What is expected
Reproduce the whole listing, keeping each line as it is.
== Segment start ==
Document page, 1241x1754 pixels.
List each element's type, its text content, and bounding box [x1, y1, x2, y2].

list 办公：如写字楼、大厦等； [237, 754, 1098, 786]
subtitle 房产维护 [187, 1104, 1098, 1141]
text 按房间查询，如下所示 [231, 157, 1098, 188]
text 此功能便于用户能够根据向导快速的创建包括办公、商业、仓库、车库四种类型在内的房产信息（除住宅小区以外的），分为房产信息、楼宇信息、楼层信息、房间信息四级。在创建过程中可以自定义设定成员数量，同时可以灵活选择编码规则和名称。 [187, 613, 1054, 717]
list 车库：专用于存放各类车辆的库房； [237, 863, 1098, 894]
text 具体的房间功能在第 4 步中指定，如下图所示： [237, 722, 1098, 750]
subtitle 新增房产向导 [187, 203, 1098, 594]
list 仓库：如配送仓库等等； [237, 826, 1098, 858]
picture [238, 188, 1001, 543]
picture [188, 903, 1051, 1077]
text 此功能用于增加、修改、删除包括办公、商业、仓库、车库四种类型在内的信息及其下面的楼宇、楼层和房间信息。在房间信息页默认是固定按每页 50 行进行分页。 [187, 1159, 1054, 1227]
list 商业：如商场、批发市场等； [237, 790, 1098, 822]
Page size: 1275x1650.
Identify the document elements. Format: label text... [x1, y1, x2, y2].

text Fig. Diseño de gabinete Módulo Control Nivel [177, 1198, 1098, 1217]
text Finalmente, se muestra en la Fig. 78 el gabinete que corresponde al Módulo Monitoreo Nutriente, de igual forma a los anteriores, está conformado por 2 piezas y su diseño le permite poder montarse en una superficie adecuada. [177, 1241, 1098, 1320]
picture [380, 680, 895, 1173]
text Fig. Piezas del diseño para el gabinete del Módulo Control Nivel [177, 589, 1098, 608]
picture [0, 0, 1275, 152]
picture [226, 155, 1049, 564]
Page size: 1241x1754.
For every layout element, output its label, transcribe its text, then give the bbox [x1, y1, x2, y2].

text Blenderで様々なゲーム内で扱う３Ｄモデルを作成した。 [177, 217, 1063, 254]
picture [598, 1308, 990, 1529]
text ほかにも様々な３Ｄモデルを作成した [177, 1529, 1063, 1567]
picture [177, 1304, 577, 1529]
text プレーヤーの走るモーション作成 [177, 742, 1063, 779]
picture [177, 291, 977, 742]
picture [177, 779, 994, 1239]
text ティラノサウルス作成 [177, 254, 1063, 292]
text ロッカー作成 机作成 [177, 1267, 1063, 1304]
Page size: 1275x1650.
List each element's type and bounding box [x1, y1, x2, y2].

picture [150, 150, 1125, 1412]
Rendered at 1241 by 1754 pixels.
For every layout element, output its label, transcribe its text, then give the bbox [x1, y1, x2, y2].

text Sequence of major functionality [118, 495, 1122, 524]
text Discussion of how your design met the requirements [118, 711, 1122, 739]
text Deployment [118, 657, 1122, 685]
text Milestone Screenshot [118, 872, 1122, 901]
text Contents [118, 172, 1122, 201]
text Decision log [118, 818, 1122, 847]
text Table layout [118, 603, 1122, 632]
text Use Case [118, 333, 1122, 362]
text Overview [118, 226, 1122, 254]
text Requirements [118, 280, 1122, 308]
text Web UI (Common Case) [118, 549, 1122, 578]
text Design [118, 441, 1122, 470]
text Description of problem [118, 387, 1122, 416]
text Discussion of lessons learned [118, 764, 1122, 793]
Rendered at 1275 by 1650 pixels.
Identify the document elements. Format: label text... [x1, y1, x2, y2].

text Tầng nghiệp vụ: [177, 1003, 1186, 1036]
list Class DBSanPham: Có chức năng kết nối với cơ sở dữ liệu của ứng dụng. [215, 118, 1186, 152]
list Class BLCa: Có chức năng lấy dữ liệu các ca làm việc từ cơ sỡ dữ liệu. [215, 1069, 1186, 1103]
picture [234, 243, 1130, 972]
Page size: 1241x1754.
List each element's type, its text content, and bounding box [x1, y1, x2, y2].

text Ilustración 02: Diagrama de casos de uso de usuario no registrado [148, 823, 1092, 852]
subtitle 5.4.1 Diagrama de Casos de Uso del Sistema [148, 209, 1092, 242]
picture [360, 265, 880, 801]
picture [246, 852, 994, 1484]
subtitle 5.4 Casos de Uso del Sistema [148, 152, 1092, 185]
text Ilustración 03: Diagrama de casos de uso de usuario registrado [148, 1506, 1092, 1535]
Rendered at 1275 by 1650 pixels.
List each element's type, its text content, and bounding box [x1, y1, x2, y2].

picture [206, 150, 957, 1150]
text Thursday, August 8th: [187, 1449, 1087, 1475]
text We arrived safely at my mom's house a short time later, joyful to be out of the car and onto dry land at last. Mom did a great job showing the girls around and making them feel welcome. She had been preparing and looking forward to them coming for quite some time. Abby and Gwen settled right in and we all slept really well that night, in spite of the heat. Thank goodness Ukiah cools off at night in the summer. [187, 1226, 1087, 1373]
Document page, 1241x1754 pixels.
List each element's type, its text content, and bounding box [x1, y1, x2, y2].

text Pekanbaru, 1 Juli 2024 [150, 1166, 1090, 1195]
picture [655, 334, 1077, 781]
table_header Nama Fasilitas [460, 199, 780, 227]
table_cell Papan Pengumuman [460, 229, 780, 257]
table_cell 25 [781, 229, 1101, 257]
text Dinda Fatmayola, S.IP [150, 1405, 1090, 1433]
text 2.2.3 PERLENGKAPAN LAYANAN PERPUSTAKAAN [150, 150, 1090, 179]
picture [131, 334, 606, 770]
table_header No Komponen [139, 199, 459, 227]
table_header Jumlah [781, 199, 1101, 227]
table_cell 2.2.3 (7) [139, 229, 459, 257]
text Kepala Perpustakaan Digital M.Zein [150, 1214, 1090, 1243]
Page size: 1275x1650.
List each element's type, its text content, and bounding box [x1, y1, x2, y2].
== Segment end ==
Written answer
Document page, 1241x1754 pixels.
List each element's type, its text content, and bounding box [x1, y1, x2, y2].

list 办公：如写字楼、大厦等； [237, 754, 1098, 786]
subtitle 房产维护 [187, 1104, 1098, 1141]
text 按房间查询，如下所示 [231, 157, 1098, 188]
text 此功能便于用户能够根据向导快速的创建包括办公、商业、仓库、车库四种类型在内的房产信息（除住宅小区以外的），分为房产信息、楼宇信息、楼层信息、房间信息四级。在创建过程中可以自定义设定成员数量，同时可以灵活选择编码规则和名称。 [187, 613, 1054, 717]
list 车库：专用于存放各类车辆的库房； [237, 863, 1098, 894]
text 具体的房间功能在第 4 步中指定，如下图所示： [237, 722, 1098, 750]
subtitle 新增房产向导 [187, 203, 1098, 594]
list 仓库：如配送仓库等等； [237, 826, 1098, 858]
picture [238, 188, 1001, 543]
picture [188, 903, 1051, 1077]
text 此功能用于增加、修改、删除包括办公、商业、仓库、车库四种类型在内的信息及其下面的楼宇、楼层和房间信息。在房间信息页默认是固定按每页 50 行进行分页。 [187, 1159, 1054, 1227]
list 商业：如商场、批发市场等； [237, 790, 1098, 822]
Page size: 1275x1650.
Identify the document elements. Format: label text... [x1, y1, x2, y2].

text Fig. Diseño de gabinete Módulo Control Nivel [177, 1198, 1098, 1217]
text Finalmente, se muestra en la Fig. 78 el gabinete que corresponde al Módulo Monitoreo Nutriente, de igual forma a los anteriores, está conformado por 2 piezas y su diseño le permite poder montarse en una superficie adecuada. [177, 1241, 1098, 1320]
picture [380, 680, 895, 1173]
text Fig. Piezas del diseño para el gabinete del Módulo Control Nivel [177, 589, 1098, 608]
picture [0, 0, 1275, 152]
picture [226, 155, 1049, 564]
Page size: 1241x1754.
For every layout element, output its label, transcribe its text, then give the bbox [x1, y1, x2, y2].

text Blenderで様々なゲーム内で扱う３Ｄモデルを作成した。 [177, 217, 1063, 254]
picture [598, 1308, 990, 1529]
text ほかにも様々な３Ｄモデルを作成した [177, 1529, 1063, 1567]
picture [177, 1304, 577, 1529]
text プレーヤーの走るモーション作成 [177, 742, 1063, 779]
picture [177, 291, 977, 742]
picture [177, 779, 994, 1239]
text ティラノサウルス作成 [177, 254, 1063, 292]
text ロッカー作成 机作成 [177, 1267, 1063, 1304]
Page size: 1275x1650.
List each element's type and bounding box [x1, y1, x2, y2].

picture [150, 150, 1125, 1412]
Rendered at 1241 by 1754 pixels.
For every layout element, output its label, transcribe its text, then give the bbox [x1, y1, x2, y2].

text Sequence of major functionality [118, 495, 1122, 524]
text Discussion of how your design met the requirements [118, 711, 1122, 739]
text Deployment [118, 657, 1122, 685]
text Milestone Screenshot [118, 872, 1122, 901]
text Contents [118, 172, 1122, 201]
text Decision log [118, 818, 1122, 847]
text Table layout [118, 603, 1122, 632]
text Use Case [118, 333, 1122, 362]
text Overview [118, 226, 1122, 254]
text Requirements [118, 280, 1122, 308]
text Web UI (Common Case) [118, 549, 1122, 578]
text Design [118, 441, 1122, 470]
text Description of problem [118, 387, 1122, 416]
text Discussion of lessons learned [118, 764, 1122, 793]
Rendered at 1275 by 1650 pixels.
Identify the document elements. Format: label text... [x1, y1, x2, y2].

text Tầng nghiệp vụ: [177, 1003, 1186, 1036]
list Class DBSanPham: Có chức năng kết nối với cơ sở dữ liệu của ứng dụng. [215, 118, 1186, 152]
list Class BLCa: Có chức năng lấy dữ liệu các ca làm việc từ cơ sỡ dữ liệu. [215, 1069, 1186, 1103]
picture [234, 243, 1130, 972]
Page size: 1241x1754.
List each element's type, its text content, and bounding box [x1, y1, x2, y2].

text Ilustración 02: Diagrama de casos de uso de usuario no registrado [148, 823, 1092, 852]
subtitle 5.4.1 Diagrama de Casos de Uso del Sistema [148, 209, 1092, 242]
picture [360, 265, 880, 801]
picture [246, 852, 994, 1484]
subtitle 5.4 Casos de Uso del Sistema [148, 152, 1092, 185]
text Ilustración 03: Diagrama de casos de uso de usuario registrado [148, 1506, 1092, 1535]
Rendered at 1275 by 1650 pixels.
List each element's type, its text content, and bounding box [x1, y1, x2, y2].

picture [206, 150, 957, 1150]
text Thursday, August 8th: [187, 1449, 1087, 1475]
text We arrived safely at my mom's house a short time later, joyful to be out of the car and onto dry land at last. Mom did a great job showing the girls around and making them feel welcome. She had been preparing and looking forward to them coming for quite some time. Abby and Gwen settled right in and we all slept really well that night, in spite of the heat. Thank goodness Ukiah cools off at night in the summer. [187, 1226, 1087, 1373]
Document page, 1241x1754 pixels.
List each element's type, its text content, and bounding box [x1, y1, x2, y2].

text Pekanbaru, 1 Juli 2024 [150, 1166, 1090, 1195]
picture [655, 334, 1077, 781]
table_header Nama Fasilitas [460, 199, 780, 227]
table_cell Papan Pengumuman [460, 229, 780, 257]
table_cell 25 [781, 229, 1101, 257]
text Dinda Fatmayola, S.IP [150, 1405, 1090, 1433]
text 2.2.3 PERLENGKAPAN LAYANAN PERPUSTAKAAN [150, 150, 1090, 179]
picture [131, 334, 606, 770]
table_header No Komponen [139, 199, 459, 227]
table_header Jumlah [781, 199, 1101, 227]
table_cell 2.2.3 (7) [139, 229, 459, 257]
text Kepala Perpustakaan Digital M.Zein [150, 1214, 1090, 1243]
Page size: 1275x1650.
List each element's type, its text content, and bounding box [x1, y1, x2, y2].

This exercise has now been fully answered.